Being called a university: widening divergence

There is now considerable variation in the requirements for applicants for degree-awarding powers and university title in the devolved administrations:

For Wales, applications are considered under criteria announced in 2004. Applicant organisations in Wales should refer to the criteria and guidance set out in “Applications for the grant of taught degree awarding powers, research degree awarding powers and university title” (August 2004). For Scotland and Northern Ireland, applications are considered under criteria approved by Ministers in October 1999. Separate guidance for applicant organisations in Scotland and Northern Ireland is available on the QAA website.

England allowed holders of only ‘taught-degree awarding powers’ to gain university title from 2004. In England new requirements for making applications for ‘university’ and ‘university college’ title came into force in 2015.

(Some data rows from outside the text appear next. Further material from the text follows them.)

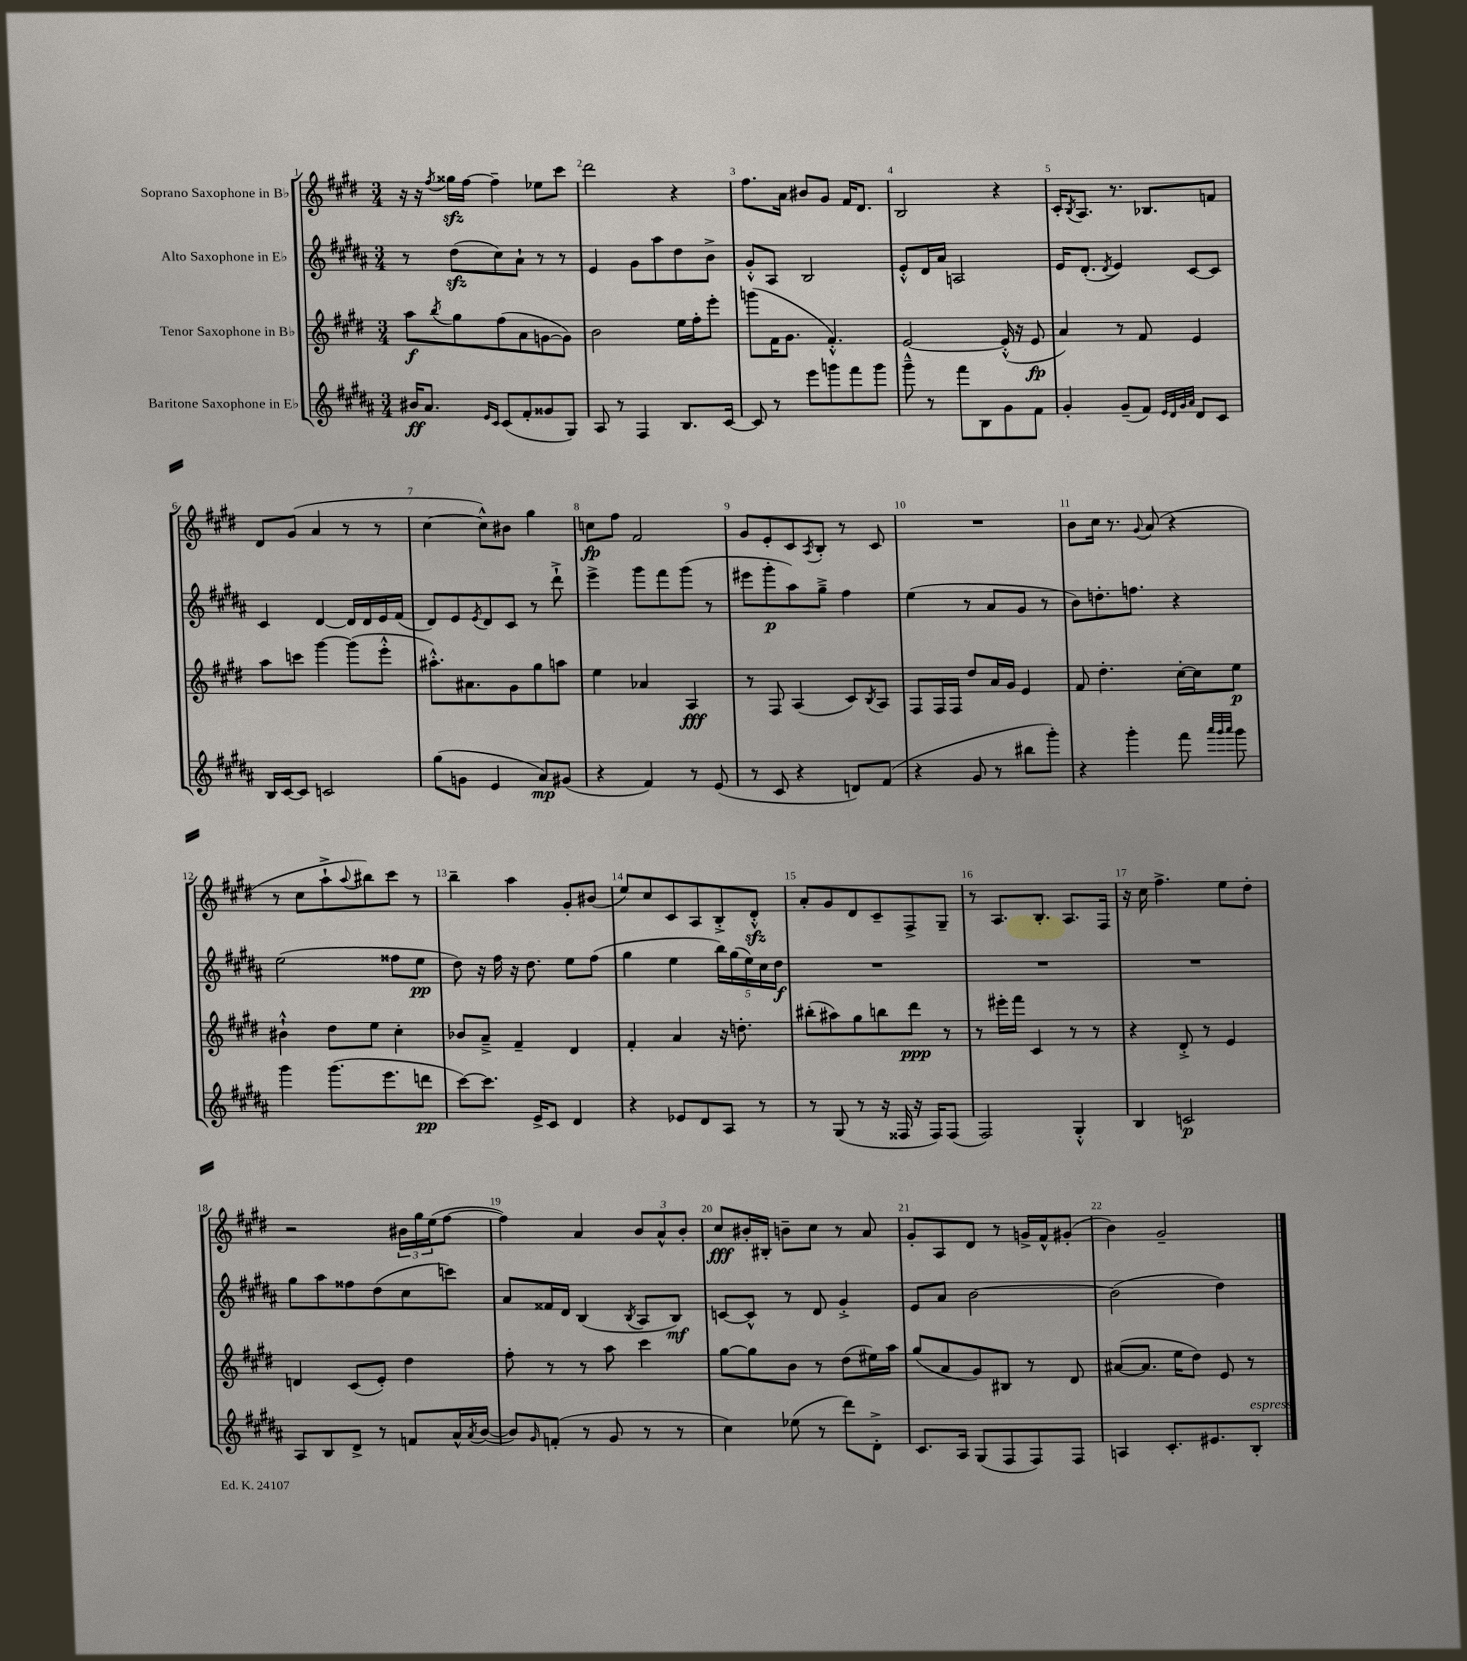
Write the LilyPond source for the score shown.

<<
\new StaffGroup <<
\new Staff = "s0" \with { instrumentName = "Soprano Saxophone in Bb" } {
    \clef treble \key e \major \numericTimeSignature \time 3/4
    r16 r16 \acciaccatura { fis''8 } gisis''16\sfz fis''16~ fis''4-- ees''8 cis'''8 |
    dis'''2 r4 |
    fis''8. a'16 bis'8 gis'8 fis'16 dis'8. |
    b2 r4 |
    cis'16-. \acciaccatura { b8 } a8. r8. bes8. f'8 |
    dis'8 gis'8( a'4 r8 r8 |
    cis''4~ cis''8-^) bis'8 gis''4 |
    c''8\fp fis''8 fis'2 |
    gis'8 e'8-. cis'8 \acciaccatura { a8 } b8-. r8 cis'8 |
    R2. |
    b'8 cis''16 r8. \appoggiatura { gis'8 } a'8( r4 |
    r8 cis''8 a''8-!-> \appoggiatura { a''8 } bis''8) cis'''8 r8 |
    b''4-- a''4 gis'8-. bis'8( |
    e''8) cis''8 cis'8 a8 b8-.-> dis'8-.-^\sfz |
    a'8-. gis'8 dis'8 cis'8-- fis8-> gis8-- |
    r8 a8. b8.-. a8. fis16 |
    r16 cis''16 fis''4.-> e''8 dis''8-. |
    r2 \tuplet 3/2 { bis'16 gis''16 e''16( } fis''8~ |
    fis''4) a'4 \tuplet 3/2 { b'8 a'8-^ b'8-. } |
    cis''8\fff bis'16-. bis16-. b'8-- cis''8 r8 a'8 |
    gis'8-. a8 dis'8 r8 g'16-> fis'16-^ gis'8-.( |
    b'4) gis'2-- \bar "|." |
}
\new Staff = "s1" \with { instrumentName = "Alto Saxophone in Eb" } {
    \clef treble \key b \major \numericTimeSignature \time 3/4
    r8 dis''8\sfz( cis''8) ais'8-! r8 r8 |
    e'4 gis'8 ais''8 dis''8 b'8-> |
    gis'8-.-^ ais8 b2 |
    e'8-.-^ dis'16 ais'16 a2 |
    e'16 dis'8.-.( \acciaccatura { dis'8 } e'4) cis'8~ cis'8 |
    cis'4 dis'4~ dis'16 dis'16 e'16 fis'16( |
    dis'8) e'8 \acciaccatura { e'8 } dis'8 cis'8 r8 dis'''8-!-> |
    e'''4-> gis'''8 fis'''8 gis'''8( r8 |
    eis'''8 gis'''8-.\p ais''8) gis''8---> fis''4 |
    e''4( r8 ais'8 gis'8 r8 |
    b'8) d''8.-. f''8. r4 |
    e''2( fisis''8 e''8\pp |
    dis''8) r16 fis''16 r16 dis''8. e''8 fis''8( |
    gis''4 e''4 \tuplet 5/4 { b''16) gis''16( e''16) cis''16 dis''16\f } |
    R2. |
    R2. |
    R2. |
    gis''8 ais''8 fisis''8 dis''8( cis''8 c'''8) |
    ais'8 fisis'16 dis'16 b4( \acciaccatura { b8 } ais8 b8\mf) |
    c'8~ c'8-^ r8 dis'8 gis'4-.-> |
    e'8 ais'8 b'2~ |
    b'2( dis''4) \bar "|." |
}
\new Staff = "s2" \with { instrumentName = "Tenor Saxophone in Bb" } {
    \clef treble \key e \major \numericTimeSignature \time 3/4
    a''8\f \acciaccatura { b''8 } gis''8 fis''8( a'8 g'8~ g'8) |
    b'2 e''16 fis''16-. e'''8-. |
    g'''8( fis'16 gis'8. fis'4.-.-^) |
    e'2~ e'16-.-^( r16 e'8\fp |
    a'4) r8 fis'8 e'4 |
    a''8 c'''8 gis'''4~ gis'''8( e'''8-.-^ |
    ais''8.-.-^) ais'8. gis'8 gis''8 a''8 |
    e''4 aes'4 a4\fff |
    r8 fis8 a4( cis'8) \acciaccatura { b8 } a8 |
    fis8 fis16 fis16 dis''8 a'16 gis'16 e'4 |
    fis'8 dis''4.-. cis''16~-. cis''16 e''8\p |
    bis'4-!-^ dis''8 e''8 cis''4-. |
    bes'8 a'8---> fis'4-- dis'4 |
    fis'4-. a'4 r16 d''8.-. |
    bis''8-.( ais''8) gis''8 b''8 dis'''8\ppp r8 |
    r8 eis'''16-. fis'''16 cis'4 r8 r8 |
    r4 dis'8-.-> r8 e'4 |
    d'4 cis'8( e'8-.) dis''4 |
    fis''8-. r8 r8 a''8 cis'''4 |
    gis''8~ gis''8 b'8 r8 dis''8( eis''16) a''16 |
    gis''8( a'8 gis'8) bis8 r8 dis'8 |
    ais'8~( ais'8. e''16 dis''8) e'8 r8 \bar "|." |
}
\new Staff = "s3" \with { instrumentName = "Baritone Saxophone in Eb" } {
    \clef treble \key b \major \numericTimeSignature \time 3/4
    bis'16\ff ais'8. \grace { e'16 cis'16 } cis'8( fis'8-. gisis'8 gis8) |
    ais8 r8 fis4 b8. cis'16~ |
    cis'8 r8 e'''8 g'''8 fis'''8 g'''8 |
    gis'''8---^ r8 fis'''8 b8 gis'8 fis'8 |
    gis'4-. gis'8--( fis'8) \grace { e'32 dis'32 gis'32 ais'32 } dis'8 cis'8 |
    b16 cis'16~ cis'8 c'2 |
    gis''8( g'8 e'4 ais'8\mp) gis'8( |
    r4 fis'4) r8 e'8( |
    r8 cis'8 r4 d'8) fis'8( |
    r4 gis'8 r8 bis''8 gis'''8-.) |
    r4 gis'''4-. fis'''8 \grace { ais'''32 gis'''32 ais'''32 } gis'''8 |
    gis'''4 gis'''8.( e'''8. d'''8\pp |
    cis'''8~) cis'''8. e'16-> cis'8 dis'4 |
    r4 ees'8 dis'8 ais8 r8 |
    r8 gis8( r8 r16 fisis16 r16 fisis16) fisis8( |
    fis2) gis4-.-^ |
    b4 c'2\p |
    ais8 b8 dis'8-> r8 f'8 ais'16-^ \acciaccatura { ais'8 } b'16~( |
    b'8) \grace { gis'16 } f'8-.( r8 gis'8 r8 r8 |
    cis''4) ees''8( r8 dis'''8) dis'8-.-> |
    cis'8. ais16 gis8( fis8 fis8) fis8 |
    a4 cis'8.-. eis'8. b8-.^\markup { \italic "espress." } \bar "|." |
}
>>
>>
\layout { \context { \Score \override BarNumber.break-visibility = ##(#f #t #t) barNumberVisibility = #all-bar-numbers-visible } }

The Public Bills Committee has requested submissions on this topic, which can be emailed to: scrutiny@parliament.uk

Points to raise:

  • The currency of the words ‘degree’ and ‘university’ in particular have so far been protected. If the new legislation for England results in provider failure and ‘provider exit’ the reputational damage is unlikely to be confined to England. International students in search of a degree with the UK ‘brand’ are unlikely to be aware in any detail of the divergences amongst England, Northern Ireland, Scotland and Wales. The damage is likely to affect UKHE as a whole.